- [What is required]:
Copy out each line in the entries below that contains the string "variable", treating uppercase and lowercase letters as distinct.

[Dataset records]
— begin —

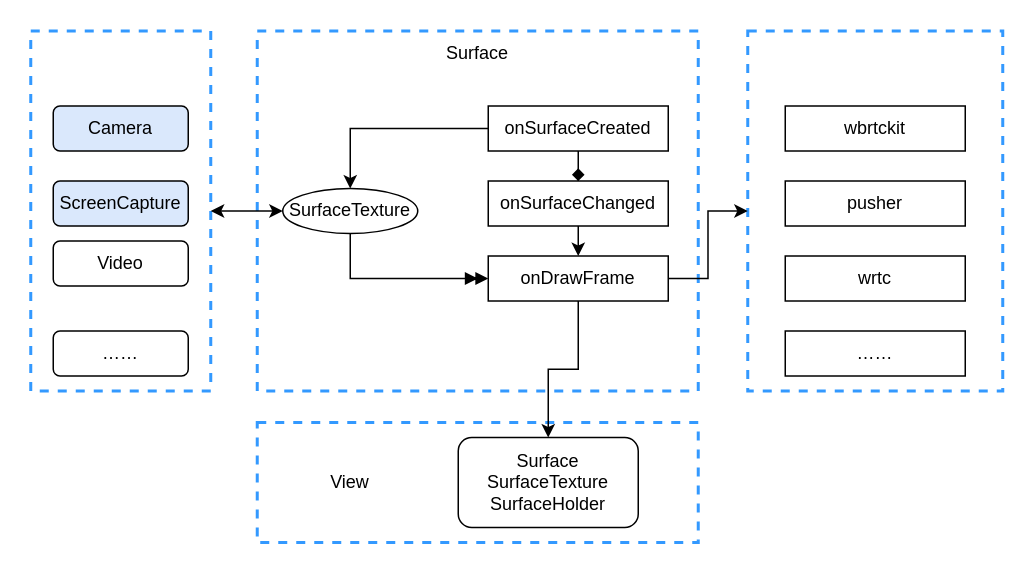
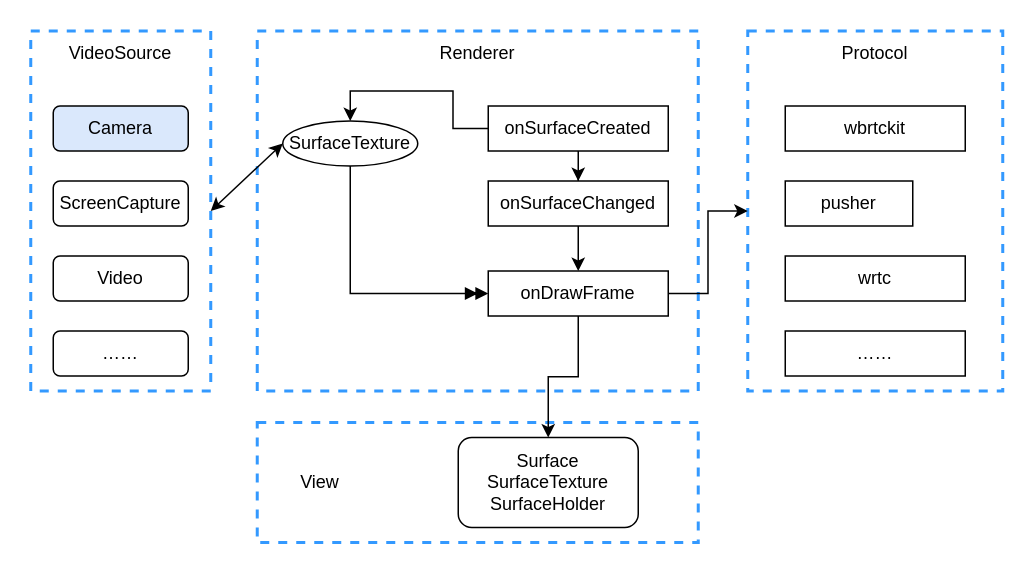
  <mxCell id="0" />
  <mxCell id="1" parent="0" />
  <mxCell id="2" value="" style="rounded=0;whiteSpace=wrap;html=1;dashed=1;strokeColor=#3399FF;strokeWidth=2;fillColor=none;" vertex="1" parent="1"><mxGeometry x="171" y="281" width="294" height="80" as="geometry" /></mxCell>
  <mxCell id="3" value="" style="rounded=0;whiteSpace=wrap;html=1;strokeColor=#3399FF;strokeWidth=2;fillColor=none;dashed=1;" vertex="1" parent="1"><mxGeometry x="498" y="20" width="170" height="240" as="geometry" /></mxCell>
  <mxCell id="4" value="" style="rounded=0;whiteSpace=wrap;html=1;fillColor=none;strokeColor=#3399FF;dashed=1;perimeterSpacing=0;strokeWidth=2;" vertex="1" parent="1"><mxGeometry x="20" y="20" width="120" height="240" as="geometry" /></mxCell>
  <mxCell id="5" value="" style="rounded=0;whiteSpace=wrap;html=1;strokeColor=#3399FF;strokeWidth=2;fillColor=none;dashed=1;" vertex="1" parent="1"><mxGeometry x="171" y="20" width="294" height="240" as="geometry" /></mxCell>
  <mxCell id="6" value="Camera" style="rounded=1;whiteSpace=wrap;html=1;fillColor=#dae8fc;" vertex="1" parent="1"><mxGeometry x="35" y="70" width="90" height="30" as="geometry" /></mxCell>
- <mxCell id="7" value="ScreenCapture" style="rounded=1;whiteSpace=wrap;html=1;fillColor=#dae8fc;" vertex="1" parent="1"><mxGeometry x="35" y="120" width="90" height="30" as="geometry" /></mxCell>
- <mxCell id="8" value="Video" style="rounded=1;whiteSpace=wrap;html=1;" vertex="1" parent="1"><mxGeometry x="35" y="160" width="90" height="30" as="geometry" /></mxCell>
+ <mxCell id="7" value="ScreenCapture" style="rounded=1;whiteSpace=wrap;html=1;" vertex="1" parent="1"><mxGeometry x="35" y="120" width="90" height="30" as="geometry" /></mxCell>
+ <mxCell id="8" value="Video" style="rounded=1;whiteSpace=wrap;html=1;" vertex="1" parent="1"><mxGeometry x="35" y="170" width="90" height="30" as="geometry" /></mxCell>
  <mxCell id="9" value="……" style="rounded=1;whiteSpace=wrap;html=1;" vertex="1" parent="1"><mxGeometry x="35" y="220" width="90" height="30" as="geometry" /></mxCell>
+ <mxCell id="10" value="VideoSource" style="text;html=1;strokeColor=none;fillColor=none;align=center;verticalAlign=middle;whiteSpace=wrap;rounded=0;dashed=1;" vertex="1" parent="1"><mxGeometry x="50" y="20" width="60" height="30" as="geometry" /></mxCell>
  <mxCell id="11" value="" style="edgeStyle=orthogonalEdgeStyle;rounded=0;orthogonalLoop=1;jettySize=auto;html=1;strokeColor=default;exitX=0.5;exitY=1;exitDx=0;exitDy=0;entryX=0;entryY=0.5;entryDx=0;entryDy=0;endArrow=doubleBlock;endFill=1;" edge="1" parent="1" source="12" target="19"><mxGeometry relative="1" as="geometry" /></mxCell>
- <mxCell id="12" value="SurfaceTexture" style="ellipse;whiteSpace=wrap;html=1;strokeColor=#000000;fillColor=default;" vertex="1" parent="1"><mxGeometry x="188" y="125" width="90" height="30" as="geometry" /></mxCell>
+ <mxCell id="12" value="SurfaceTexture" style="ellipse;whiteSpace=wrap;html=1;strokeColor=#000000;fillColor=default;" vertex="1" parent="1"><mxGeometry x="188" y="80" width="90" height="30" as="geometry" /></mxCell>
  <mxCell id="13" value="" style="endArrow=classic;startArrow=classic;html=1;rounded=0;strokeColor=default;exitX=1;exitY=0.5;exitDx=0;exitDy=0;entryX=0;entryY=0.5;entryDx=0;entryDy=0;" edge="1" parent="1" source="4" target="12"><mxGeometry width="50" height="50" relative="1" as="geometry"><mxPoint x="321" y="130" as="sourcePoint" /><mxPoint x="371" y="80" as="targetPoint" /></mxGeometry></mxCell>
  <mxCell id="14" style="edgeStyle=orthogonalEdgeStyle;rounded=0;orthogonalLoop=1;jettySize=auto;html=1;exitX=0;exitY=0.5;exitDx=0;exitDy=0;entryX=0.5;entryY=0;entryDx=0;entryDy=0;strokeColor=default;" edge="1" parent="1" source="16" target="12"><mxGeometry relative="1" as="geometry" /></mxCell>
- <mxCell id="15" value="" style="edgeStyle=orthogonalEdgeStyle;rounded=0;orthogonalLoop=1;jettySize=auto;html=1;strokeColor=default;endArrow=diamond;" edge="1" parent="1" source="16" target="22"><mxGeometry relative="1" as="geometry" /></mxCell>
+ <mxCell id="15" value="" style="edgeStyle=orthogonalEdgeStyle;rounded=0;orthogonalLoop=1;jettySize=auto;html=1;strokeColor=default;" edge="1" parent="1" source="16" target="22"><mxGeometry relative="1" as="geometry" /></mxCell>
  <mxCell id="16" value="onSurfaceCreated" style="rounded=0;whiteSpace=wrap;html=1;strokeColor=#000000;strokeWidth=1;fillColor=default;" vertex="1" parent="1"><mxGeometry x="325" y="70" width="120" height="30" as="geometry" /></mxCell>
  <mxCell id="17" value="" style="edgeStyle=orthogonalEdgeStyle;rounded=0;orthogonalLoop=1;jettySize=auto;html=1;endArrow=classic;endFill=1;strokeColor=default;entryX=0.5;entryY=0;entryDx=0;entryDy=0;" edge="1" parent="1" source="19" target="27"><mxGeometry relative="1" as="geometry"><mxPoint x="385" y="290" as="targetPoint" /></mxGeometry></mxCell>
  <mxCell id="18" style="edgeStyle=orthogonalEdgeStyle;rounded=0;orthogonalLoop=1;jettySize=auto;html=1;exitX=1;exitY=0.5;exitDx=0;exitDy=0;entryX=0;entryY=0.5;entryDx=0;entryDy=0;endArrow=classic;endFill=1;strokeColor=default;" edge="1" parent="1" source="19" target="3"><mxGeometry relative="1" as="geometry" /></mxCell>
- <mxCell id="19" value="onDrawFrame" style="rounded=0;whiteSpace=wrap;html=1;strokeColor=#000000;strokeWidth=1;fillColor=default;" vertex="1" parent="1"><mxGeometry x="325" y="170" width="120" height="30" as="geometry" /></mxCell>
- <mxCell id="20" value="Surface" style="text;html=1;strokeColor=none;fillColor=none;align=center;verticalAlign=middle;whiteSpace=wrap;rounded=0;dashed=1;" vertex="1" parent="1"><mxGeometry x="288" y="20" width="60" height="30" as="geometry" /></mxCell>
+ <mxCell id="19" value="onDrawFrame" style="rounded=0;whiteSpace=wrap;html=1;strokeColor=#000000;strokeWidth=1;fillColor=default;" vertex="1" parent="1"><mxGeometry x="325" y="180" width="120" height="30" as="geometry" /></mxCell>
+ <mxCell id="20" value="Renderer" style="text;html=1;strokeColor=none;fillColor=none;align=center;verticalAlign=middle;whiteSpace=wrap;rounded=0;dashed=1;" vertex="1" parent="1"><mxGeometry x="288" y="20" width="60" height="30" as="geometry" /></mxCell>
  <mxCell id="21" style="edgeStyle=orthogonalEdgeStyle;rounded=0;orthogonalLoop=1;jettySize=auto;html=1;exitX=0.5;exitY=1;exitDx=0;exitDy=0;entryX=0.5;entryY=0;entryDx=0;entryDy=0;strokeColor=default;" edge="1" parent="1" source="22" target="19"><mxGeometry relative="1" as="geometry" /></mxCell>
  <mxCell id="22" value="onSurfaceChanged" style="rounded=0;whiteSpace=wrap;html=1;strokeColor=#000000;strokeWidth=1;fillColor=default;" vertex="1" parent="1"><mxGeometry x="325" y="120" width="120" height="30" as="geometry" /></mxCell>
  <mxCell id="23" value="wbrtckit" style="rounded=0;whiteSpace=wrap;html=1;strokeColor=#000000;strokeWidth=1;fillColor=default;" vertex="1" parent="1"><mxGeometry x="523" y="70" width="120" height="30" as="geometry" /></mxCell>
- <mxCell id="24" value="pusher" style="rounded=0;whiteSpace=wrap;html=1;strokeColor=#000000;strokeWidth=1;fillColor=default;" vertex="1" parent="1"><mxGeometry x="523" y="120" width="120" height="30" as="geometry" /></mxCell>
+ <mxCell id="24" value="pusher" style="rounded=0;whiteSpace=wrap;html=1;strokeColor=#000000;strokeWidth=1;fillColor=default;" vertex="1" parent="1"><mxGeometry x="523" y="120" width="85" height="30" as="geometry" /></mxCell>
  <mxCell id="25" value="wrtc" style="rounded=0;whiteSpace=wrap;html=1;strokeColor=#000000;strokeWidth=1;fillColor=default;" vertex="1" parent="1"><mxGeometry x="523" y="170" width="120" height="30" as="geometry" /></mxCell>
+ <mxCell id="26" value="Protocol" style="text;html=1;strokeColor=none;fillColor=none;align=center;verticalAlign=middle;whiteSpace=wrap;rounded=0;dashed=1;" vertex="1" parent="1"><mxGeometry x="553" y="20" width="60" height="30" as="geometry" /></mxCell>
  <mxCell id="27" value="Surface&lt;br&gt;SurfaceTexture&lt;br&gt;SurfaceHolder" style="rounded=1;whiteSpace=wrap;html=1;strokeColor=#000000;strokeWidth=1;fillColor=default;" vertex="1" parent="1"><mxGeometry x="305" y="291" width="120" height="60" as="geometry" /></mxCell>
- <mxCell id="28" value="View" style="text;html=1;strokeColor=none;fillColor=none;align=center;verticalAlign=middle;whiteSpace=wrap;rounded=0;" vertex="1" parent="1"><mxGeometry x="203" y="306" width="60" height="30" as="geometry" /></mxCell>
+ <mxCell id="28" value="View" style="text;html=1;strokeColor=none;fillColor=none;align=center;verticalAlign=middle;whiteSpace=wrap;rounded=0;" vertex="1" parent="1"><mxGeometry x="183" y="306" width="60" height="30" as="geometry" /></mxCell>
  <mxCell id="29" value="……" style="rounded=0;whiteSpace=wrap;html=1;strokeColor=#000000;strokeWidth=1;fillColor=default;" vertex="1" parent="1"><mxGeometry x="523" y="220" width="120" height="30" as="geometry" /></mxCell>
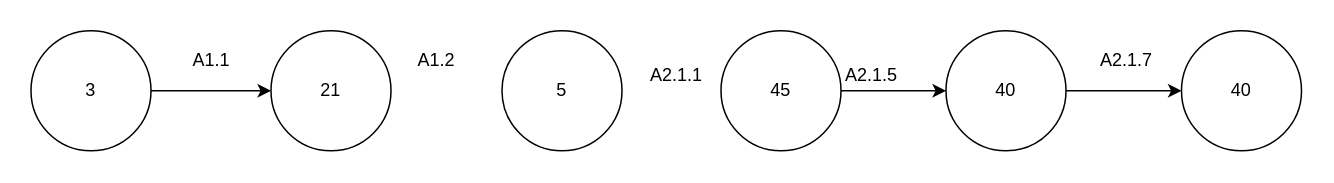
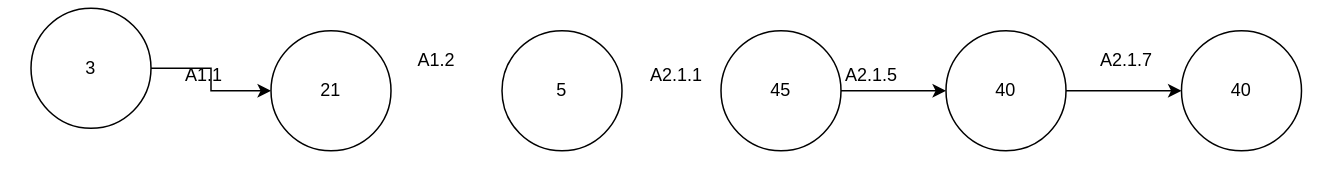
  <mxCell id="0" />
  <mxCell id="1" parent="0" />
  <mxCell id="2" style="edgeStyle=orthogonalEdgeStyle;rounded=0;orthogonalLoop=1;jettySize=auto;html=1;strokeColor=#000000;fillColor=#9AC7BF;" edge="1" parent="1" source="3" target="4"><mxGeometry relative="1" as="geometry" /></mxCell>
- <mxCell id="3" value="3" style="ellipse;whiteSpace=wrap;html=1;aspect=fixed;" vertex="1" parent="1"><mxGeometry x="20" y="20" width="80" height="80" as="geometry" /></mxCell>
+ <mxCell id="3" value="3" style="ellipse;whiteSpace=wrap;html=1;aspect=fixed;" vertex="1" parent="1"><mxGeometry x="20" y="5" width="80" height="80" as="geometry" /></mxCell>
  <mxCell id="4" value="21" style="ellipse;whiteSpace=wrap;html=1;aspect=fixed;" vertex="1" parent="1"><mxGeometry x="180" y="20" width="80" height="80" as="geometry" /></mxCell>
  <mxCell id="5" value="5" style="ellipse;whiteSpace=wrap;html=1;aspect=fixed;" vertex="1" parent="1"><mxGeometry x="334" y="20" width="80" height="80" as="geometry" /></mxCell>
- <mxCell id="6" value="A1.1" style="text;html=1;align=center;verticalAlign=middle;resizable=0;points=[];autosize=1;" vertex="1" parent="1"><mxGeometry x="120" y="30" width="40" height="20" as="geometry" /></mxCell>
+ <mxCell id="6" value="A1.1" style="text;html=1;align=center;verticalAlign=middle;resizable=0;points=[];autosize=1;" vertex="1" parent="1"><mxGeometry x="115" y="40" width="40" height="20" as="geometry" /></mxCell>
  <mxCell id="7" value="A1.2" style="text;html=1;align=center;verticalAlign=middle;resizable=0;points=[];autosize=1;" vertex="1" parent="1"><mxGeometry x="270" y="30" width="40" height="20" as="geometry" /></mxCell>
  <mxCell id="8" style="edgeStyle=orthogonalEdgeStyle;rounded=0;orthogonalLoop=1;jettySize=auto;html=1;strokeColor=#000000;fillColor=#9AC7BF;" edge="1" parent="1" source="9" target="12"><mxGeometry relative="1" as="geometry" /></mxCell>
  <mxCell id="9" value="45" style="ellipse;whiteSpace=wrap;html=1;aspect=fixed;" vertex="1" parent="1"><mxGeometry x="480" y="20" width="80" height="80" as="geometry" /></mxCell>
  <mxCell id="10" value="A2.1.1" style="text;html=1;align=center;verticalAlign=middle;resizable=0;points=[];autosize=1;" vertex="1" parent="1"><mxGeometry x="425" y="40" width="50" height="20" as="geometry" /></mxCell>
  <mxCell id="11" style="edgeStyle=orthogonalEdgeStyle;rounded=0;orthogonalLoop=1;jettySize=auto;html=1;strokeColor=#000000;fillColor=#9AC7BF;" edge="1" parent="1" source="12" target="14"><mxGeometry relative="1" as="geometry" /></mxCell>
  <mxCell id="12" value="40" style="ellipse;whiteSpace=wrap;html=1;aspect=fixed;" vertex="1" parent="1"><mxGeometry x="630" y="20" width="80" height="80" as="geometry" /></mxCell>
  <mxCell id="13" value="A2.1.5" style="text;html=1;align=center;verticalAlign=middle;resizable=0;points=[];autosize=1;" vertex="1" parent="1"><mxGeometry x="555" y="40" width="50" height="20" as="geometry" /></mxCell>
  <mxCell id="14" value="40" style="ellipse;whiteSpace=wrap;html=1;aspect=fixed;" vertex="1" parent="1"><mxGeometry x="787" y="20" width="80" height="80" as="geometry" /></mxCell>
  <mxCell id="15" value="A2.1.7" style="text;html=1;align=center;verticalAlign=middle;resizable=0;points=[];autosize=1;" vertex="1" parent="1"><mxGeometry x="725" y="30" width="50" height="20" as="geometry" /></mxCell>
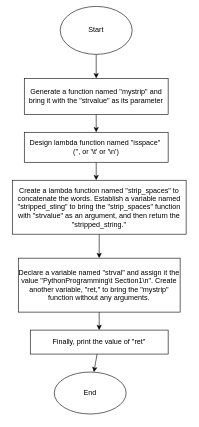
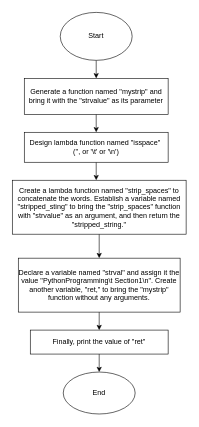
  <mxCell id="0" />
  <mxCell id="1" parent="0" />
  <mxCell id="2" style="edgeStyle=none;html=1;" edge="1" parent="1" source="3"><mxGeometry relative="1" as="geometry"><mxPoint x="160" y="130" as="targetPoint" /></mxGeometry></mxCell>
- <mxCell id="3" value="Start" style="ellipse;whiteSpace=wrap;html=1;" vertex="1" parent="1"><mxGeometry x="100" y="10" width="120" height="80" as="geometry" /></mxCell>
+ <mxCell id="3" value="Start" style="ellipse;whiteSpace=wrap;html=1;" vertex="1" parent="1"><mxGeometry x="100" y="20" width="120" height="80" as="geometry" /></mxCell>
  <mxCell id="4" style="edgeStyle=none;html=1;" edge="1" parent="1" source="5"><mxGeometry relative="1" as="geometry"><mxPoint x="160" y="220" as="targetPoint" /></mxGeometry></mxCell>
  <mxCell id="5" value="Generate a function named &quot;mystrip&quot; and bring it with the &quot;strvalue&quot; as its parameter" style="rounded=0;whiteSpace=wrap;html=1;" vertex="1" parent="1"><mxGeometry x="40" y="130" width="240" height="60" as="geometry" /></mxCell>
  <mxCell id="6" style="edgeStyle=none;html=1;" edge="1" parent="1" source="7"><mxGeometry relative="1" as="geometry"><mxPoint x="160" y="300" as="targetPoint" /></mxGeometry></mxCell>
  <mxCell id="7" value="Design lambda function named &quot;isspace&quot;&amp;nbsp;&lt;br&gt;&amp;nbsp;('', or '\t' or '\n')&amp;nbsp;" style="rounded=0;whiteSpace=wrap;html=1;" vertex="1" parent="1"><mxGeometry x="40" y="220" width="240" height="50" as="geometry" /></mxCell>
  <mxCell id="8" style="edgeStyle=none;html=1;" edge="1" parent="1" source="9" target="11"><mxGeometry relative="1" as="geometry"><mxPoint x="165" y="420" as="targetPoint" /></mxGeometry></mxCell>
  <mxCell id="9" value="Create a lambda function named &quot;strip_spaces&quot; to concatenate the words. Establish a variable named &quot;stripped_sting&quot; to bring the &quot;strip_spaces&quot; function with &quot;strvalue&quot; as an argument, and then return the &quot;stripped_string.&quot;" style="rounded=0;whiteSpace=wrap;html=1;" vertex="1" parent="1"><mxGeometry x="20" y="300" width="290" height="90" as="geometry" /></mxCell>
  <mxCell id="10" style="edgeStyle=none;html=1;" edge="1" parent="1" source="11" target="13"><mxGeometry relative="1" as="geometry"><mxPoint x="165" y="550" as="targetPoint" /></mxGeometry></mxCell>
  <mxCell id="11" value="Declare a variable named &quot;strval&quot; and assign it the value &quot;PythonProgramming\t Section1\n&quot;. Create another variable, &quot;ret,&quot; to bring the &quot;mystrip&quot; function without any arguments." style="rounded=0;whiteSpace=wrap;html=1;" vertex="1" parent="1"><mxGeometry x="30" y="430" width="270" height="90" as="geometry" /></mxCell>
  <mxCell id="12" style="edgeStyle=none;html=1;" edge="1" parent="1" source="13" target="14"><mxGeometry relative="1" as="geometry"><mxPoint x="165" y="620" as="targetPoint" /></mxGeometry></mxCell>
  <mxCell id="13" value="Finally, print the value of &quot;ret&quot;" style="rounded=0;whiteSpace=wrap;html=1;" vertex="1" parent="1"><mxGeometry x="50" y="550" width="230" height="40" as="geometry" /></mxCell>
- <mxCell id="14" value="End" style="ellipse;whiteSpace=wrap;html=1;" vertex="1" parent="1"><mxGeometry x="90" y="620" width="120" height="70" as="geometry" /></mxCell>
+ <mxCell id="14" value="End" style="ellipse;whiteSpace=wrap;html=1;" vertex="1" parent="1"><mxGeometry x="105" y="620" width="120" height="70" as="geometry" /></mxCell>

— end —

- [Response for this exercise]:
  <mxCell id="9" value="Create a lambda function named &quot;strip_spaces&quot; to concatenate the words. Establish a variable named &quot;stripped_sting&quot; to bring the &quot;strip_spaces&quot; function with &quot;strvalue&quot; as an argument, and then return the &quot;stripped_string.&quot;" style="rounded=0;whiteSpace=wrap;html=1;" vertex="1" parent="1"><mxGeometry x="20" y="300" width="290" height="90" as="geometry" /></mxCell>
  <mxCell id="11" value="Declare a variable named &quot;strval&quot; and assign it the value &quot;PythonProgramming\t Section1\n&quot;. Create another variable, &quot;ret,&quot; to bring the &quot;mystrip&quot; function without any arguments." style="rounded=0;whiteSpace=wrap;html=1;" vertex="1" parent="1"><mxGeometry x="30" y="430" width="270" height="90" as="geometry" /></mxCell>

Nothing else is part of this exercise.